Son fils pourtant l’occupa peu à peu. Indifférent à la chair du nouveau-né, il tressaillit aux premières manifestations de l’intelligence.

— Est-ce de l’émotion ? se demanda-t-il avec espoir, quoiqu’il sentît une sorte de gêne.

La gêne croissait. Il tenta d’étouffer l’idée indécise. Mais, malgré lui, elle perça.

— Il est mon fils comme j’étais, moi, le fils du vieux. Comment ai-je agi envers le vieux ? Comment agira-t-il envers moi ?

Il surveillait ses jeux et ses préférences. Il comparait ses reparties, les histoires que l’enfant racontait à son cheval de bois et à ses petits soldats. L’attirant sur ses genoux, il l’interrogeait, ou bien, mêlant ses yeux aux siens, tâchait silencieusement de communiquer avec cette âme naissante.

— Que vaut-elle ? Quels instincts s’y cachent ? Parmi ces instincts, lequel est le plus fort ?

Il résolut de les diriger. Mais dans quel sens ? Il châtia ses mensonges, récompensa ses accès de franchise. Tout cela n’aboutit qu’à des améliorations partielles.
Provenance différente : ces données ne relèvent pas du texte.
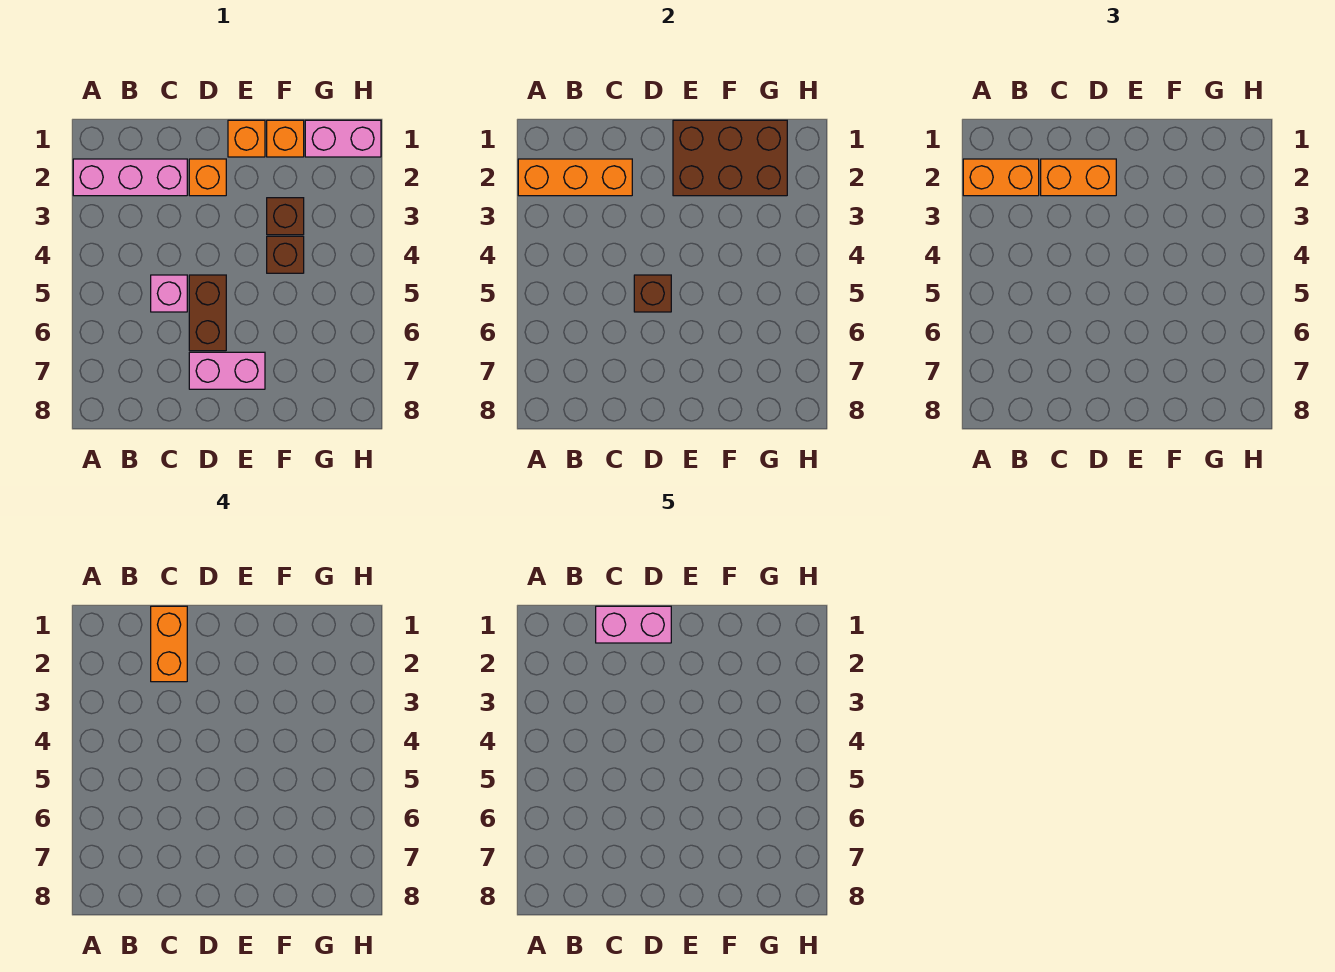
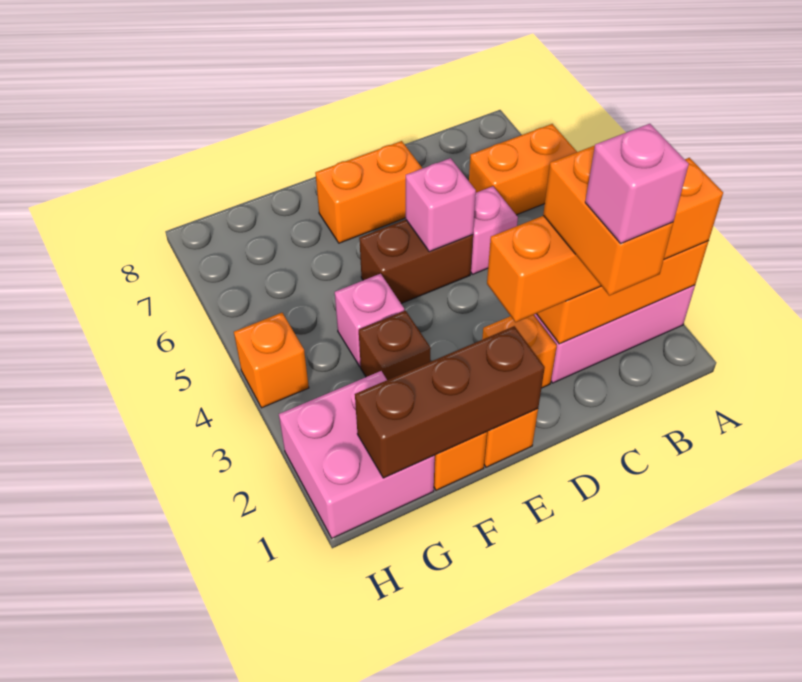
none -> orange 1x2 brick [469,124,577,215]
pink 1x2 brick [596,606,671,643] -> pink 1x1 brick [585,124,689,243]
brown 1x2 brick [189,275,226,351] -> brown 1x2 brick turned to [359,220,473,303]
brown 1x1 brick [634,275,671,312] -> pink 1x1 brick [406,158,476,252]
pink 1x2 brick [189,352,265,389] -> orange 1x2 brick [315,141,422,243]
brown 2x3 brick [673,120,787,196] -> brown 1x3 brick [355,326,545,478]
brown 1x1 brick [267,236,304,273] -> pink 1x1 brick [335,274,404,367]
pink 1x2 brick [305,120,381,157] -> pink 2x2 brick [279,371,435,538]
none -> orange 1x1 brick [234,313,309,408]

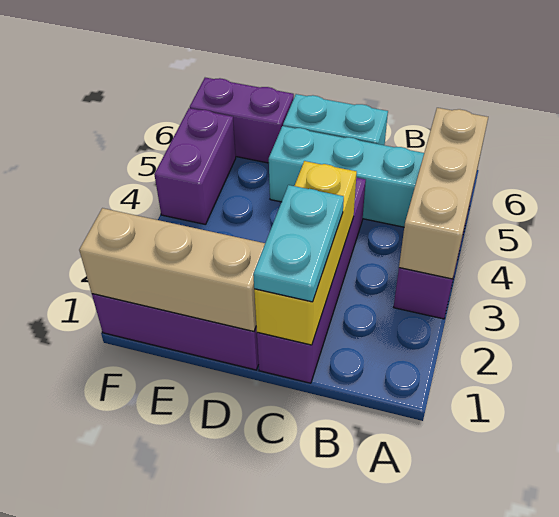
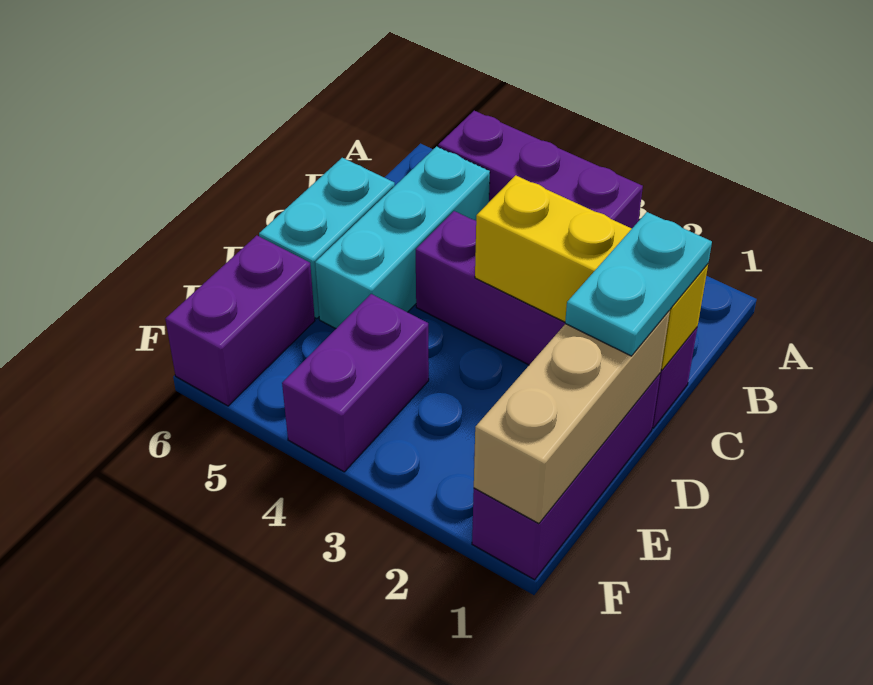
tan 1x3 brick [399,108,488,279] -> none
cyan 1x2 plate [253,185,344,302] -> cyan 1x2 plate turned to [565,212,712,356]
purple 1x2 brick [154,108,236,225] -> purple 1x2 brick turned to [282,294,429,472]

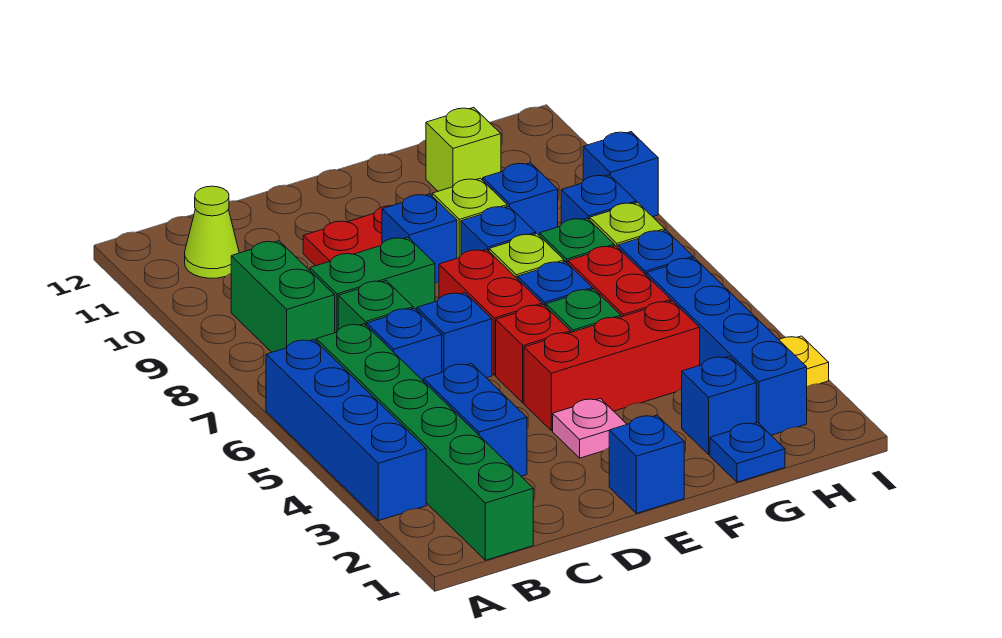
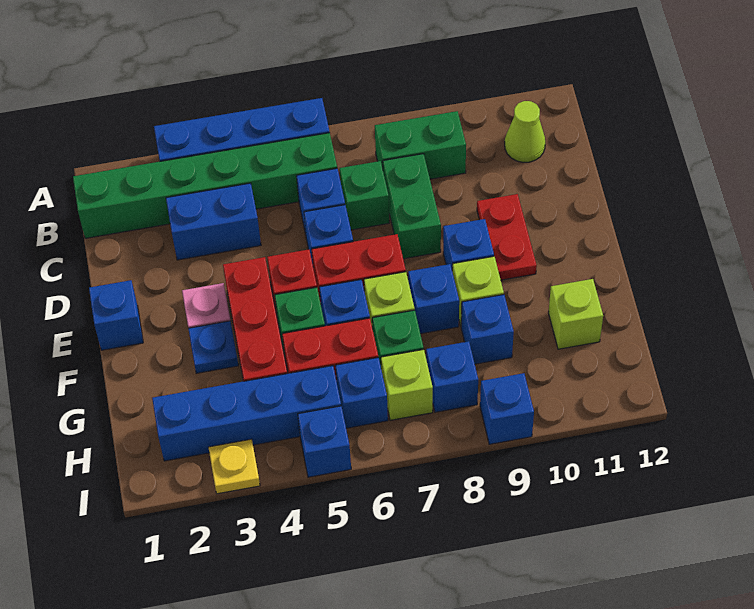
blue 1x1 plate [710,423,785,482] -> blue 1x1 plate moved to [188,321,238,373]
blue 1x1 brick [682,356,756,454] -> blue 1x1 brick moved to [298,406,351,477]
Il pouvait provoquer ou abolir une habitude, mais un instinct ?

Et jusqu’au fond de l’âme il cherchait la trace de l’instinct redoutable, du seul dont il se souciât, l’instinct criminel que lui-même avait peut-être transmis dans un globule de sang.

L’impossibilité de toute enquête et de toute influence efficace le découragea, et plus intéressé par son cas personnel, il se demanda si réellement l’instinct du crime existait en lui.

— Eh non, mon crime est un fait isolé. Il est clair que je n’ai pas obéi à une tendance, mais à une nécessité. Je n’aurais pas été criminel si je n’avais été pauvre. D’ailleurs ai-je jamais eu, depuis, la moindre envie mauvaise, même un vertige involontaire ?

Et ardent à combattre l’anxiété légère qui le harcelait, il jeta cette exclamation, réserve suprême.

— Et puis, après tout, ai-je tué ?

Marc fut assez surpris de retrouver ce doute beaucoup plus consistant. L’idée, qu’il avait fait jaillir comme une petite source rafraîchissante, avait singulièrement grossi, alimentée par des affluents souterrains.

Dans le jardin de son bonheur, sous les ombrages recueillis, il lui traça un lit de mystère et de chuchotement. Et, aux heures trop chaudes, il s’y désaltérait en cachette.